The clinical management of rice body formation in the forearm focuses on surgical excision. Surgical removal is recommended for all patients with symptoms of nerve compression or those suspected of mycobacterial infection [17]. Rheumatoid patients with asymptomatic rice bodies in the forearm may require prophylactic tenosynovectomy to prevent tendon rupture [16]. Complete excision has been suggested for cases suspected of rice body formation due to inflamed tenosynovium to prevent recurrence. Recurrence post-surgery has been reported in the literature [8].

The formation of rice bodies at sites of traumatic injury, infection, and rheumatic disease suggests an important role for inflammation in rice body pathogenesis. We described a patient with rice body formation who presented with synovial inflammation from an unknown cause. Our findings are similar to those of previous reports (Table 1) and suggest an alternative route for rice body formation to that described in the literature. It is of note that the patient presented here had a 30-year history of chemical exposure due to his employment at an oil refinery.

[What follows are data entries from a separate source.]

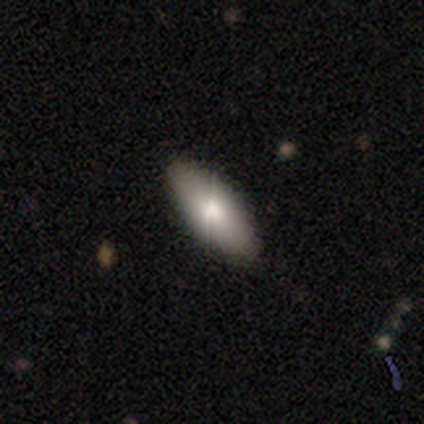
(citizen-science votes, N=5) This is clearly a smooth galaxy (80%). How rounded: likely in between (75%). Merging: likely none (75%).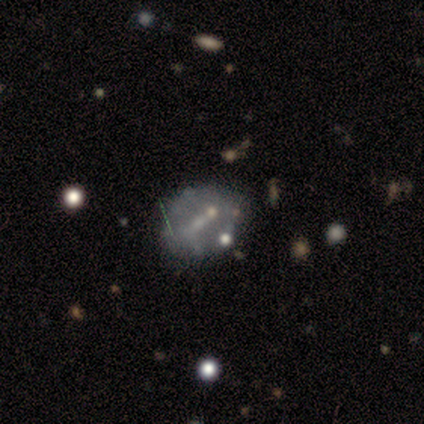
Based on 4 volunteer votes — Smooth or featured?
  - smooth: 50% *
  - featured or disk: 25%
  - star or artifact: 25%
How rounded?
  - in between: 100% *
  - round: 0%
  - cigar-shaped: 0%
Merging?
  - none: 67% *
  - minor disturbance: 33%
  - major disturbance: 0%
  - merger: 0%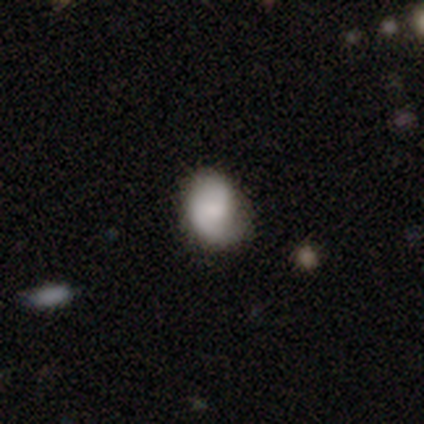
This appears to be a smooth galaxy with no disk features (54%) that is round (50%, tied with in between). Merging: none (66%).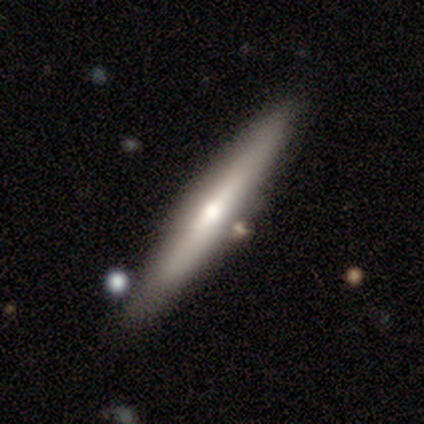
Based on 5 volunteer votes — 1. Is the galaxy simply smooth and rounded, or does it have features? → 60% featured or disk, 40% smooth, 0% star or artifact.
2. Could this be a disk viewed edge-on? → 100% yes, 0% no.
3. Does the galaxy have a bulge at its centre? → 100% rounded, 0% boxy, 0% none.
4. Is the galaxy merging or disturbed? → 100% none, 0% minor disturbance, 0% major disturbance, 0% merger.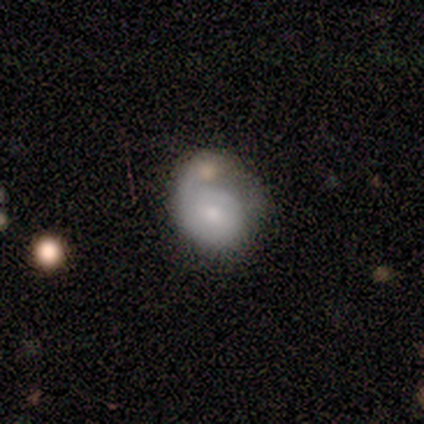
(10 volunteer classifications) A smooth galaxy with no disk features (50%) that is round (60%). Merging: minor disturbance (33%, tied with major disturbance).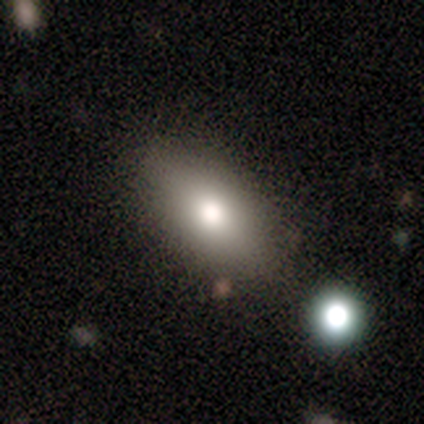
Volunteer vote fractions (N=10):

A recent study described elevated levels of circulating advanced oxidation protein products, markers of generalized oxidative stress and inflammation, in oil refinery workers [23]. Previous reports of non-tuberculous rice body formation have not addressed the potential significance of patient occupational and/or environmental exposure. It is possible that certain chemical compounds may predispose individuals to rice bodies.

Table 1 Clinical characteristics and laboratory findings of patients with rice body formation of unknown etiology

In conclusion, we describe a case of rice body formation in a healthy male of unknown etiology. Further studies are necessary to better understand the pathogenesis of rice bodies and their significance in articular tissue response to inflammation.